All members of the sand boa genus Eryx give birth to live young, except the
Arabian Sand Boa, Eryx jayakari. This suggests that E. jayakari (left)
re-evolved egg-laying from a viviparous ancestor. Right the viviparous Kenyan
sand boa Eryx colubrinus. Photo credits: Rick Staub and Arkive, and
I very much dislike chicken and egg questions because it immediately sucks you into an argument with a creationist, most of whom simply don’t get it. As Wright et al. (2015) point out the answer is clear from an evolutionary standpoint. The amniote egg, existed by the time the earliest amniotes (mammals and reptiles) diverged from one another about 325 million years ago, long before the first chicken (= birds) walked the Earth. Today, the majority of living amniotes are oviparous, including all birds, crocodylians, tuataras, turtles, and monotreme mammals. However, squamates are far more diverse in their approach to giving birth or laying eggs.
Approximately 20% of squamate species are viviparous, and this complex of traits has been estimated to evolve independently over 100 times across the squamate phylogeny. Viviparous species, developing embryos are retained in the mother’s uterus for the entire duration of embryonic development. The traditional view of laying eggs or giving birth in amniotes is that the most recent common ancestor of squamates, which lived ~200 mya, was oviparous, as it inherited the same ancestral parity mode that characterizes all other reptiles.
The transition from oviparity to viviparity requires extensive modification of uterine physiology and morphology. For example, uterine shell glands in oviparous species secrete calcium during the discrete period of eggshell construction. In viviparous species, shell gland function has been modified to provide calcium to the embryo throughout gestation. True “ovoviviparity” does not exist in squamates, as all examined viviparous squamates have some form of placenta composed of both maternal and embryonic tissue.
The uterine structure of oviparous species is, therefore, modified into the maternal half of the placenta in viviparous species. The embryonic portion of the placenta is composed from the same extra-embryonic membranes that are present in all amniote eggs. Most squamate placentae are relatively simple structures used primarily for gas exchange and water transport, but a more elaborate placenta that facilitates significant nutrient exchange has evolved at least six times in squamates. Underlying the evolutionary transition to viviparity and a placenta are significant changes in gene expression of hundreds of genes.
In a new paper Wright et al. (2015) re-evaluate support for the provocative idea that the first squamates were viviparous. They test the sensitivity of the analysis to model assumptions and estimates of squamate phylogeny. They found that the models and methods used for parity mode reconstruction are highly sensitive to the specific estimate of phylogeny used, and that the point estimate of phylogeny used to suggest that viviparity is the root state of the squamate tree is far from an optimal phylogenetic solution.

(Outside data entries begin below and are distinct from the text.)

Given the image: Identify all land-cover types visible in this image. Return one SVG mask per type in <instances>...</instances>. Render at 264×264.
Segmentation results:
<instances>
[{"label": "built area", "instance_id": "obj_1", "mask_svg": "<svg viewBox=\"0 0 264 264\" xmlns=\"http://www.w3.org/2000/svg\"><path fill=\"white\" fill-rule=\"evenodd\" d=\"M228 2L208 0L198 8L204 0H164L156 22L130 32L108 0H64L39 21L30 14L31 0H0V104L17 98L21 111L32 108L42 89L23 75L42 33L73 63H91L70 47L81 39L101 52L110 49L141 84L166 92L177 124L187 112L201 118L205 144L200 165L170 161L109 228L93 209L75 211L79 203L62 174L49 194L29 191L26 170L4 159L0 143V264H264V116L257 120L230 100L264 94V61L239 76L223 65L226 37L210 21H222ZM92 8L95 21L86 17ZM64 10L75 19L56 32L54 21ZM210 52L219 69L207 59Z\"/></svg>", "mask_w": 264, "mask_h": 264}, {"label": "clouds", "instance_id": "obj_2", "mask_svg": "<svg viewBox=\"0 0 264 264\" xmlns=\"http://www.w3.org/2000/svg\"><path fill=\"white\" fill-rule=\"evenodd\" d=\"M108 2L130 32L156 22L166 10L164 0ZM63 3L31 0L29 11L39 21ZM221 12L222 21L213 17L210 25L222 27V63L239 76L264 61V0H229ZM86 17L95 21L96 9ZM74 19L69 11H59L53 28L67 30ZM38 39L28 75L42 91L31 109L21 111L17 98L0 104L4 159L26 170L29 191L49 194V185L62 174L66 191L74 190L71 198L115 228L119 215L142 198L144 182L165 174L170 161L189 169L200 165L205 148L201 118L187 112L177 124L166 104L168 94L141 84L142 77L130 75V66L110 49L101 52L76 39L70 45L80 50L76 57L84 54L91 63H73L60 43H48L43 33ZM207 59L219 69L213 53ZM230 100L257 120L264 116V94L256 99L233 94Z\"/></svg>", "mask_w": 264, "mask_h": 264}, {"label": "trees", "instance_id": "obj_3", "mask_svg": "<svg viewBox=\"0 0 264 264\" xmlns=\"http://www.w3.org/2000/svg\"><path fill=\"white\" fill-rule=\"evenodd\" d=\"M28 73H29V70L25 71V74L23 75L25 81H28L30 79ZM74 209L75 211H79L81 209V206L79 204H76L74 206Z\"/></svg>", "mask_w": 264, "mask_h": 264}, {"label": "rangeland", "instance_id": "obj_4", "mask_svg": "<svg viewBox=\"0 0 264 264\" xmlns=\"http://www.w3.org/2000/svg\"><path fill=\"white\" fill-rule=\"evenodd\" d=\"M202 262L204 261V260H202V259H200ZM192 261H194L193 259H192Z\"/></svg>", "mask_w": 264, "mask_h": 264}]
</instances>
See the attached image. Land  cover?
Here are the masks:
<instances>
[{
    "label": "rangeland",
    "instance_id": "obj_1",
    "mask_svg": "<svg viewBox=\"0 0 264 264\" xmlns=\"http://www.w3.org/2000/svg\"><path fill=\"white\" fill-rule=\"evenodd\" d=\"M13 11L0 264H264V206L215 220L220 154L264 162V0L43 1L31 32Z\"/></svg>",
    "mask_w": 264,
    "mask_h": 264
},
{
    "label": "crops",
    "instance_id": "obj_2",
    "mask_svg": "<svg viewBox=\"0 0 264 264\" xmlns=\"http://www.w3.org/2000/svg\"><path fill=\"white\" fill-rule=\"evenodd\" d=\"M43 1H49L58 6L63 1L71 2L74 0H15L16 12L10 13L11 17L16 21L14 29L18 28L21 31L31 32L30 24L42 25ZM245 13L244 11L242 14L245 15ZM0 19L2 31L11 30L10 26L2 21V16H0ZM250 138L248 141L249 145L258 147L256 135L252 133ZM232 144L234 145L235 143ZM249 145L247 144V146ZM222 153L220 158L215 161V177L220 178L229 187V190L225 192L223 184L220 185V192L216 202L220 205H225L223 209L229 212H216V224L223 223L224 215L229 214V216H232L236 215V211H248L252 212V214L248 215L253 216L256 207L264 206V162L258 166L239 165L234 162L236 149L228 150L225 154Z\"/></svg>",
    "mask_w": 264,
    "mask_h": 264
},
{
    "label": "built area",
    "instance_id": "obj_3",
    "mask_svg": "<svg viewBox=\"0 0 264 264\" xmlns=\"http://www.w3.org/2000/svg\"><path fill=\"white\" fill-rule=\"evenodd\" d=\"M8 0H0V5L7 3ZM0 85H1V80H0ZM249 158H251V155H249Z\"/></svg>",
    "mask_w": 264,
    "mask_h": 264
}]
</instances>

The ancestral state reconstructions are also highly sensitive to model choice and specific values of model parameters. A method that is designed to account for biases in taxon sampling actually accentuates, rather than lessens, those biases with respect to ancestral state reconstructions. In contrast to recent conclusions from the same data set, Wright et al. (2015) found that ancestral state reconstruction analyses provide highly equivocal support for the number and direction of transitions between oviparity and viviparity in squamates. Moreover, the reconstructions of the ancestral parity state are highly dependent on the assumptions of each model. The authors conclude that the common ancestor of squamates was oviparous, and subsequent evolutionary transitions to viviparity were common, but reversals to oviparity were rare. The three putative reversals to oviparity with the strongest phylogenetic support occurred in the snakes Eryx jayakari and Lachesis, and the lizard, Liolaemus calchaqui. The authors emphasize that because the conclusions of ancestral state reconstruction studies are often highly sensitive to the methods and assumptions of analysis, researchers should carefully consider this sensitivity when evaluating alternative hypotheses of character-state evolution.
Wright AM, Lyons KM, Brandley MC, Hillis DM. 2015. Which came first: the lizard or the egg? Robustness in phylogenetic reconstruction of ancestral states. Journal of Experimental Zoology(Mol. Dev. Evol.) 324B:504–516.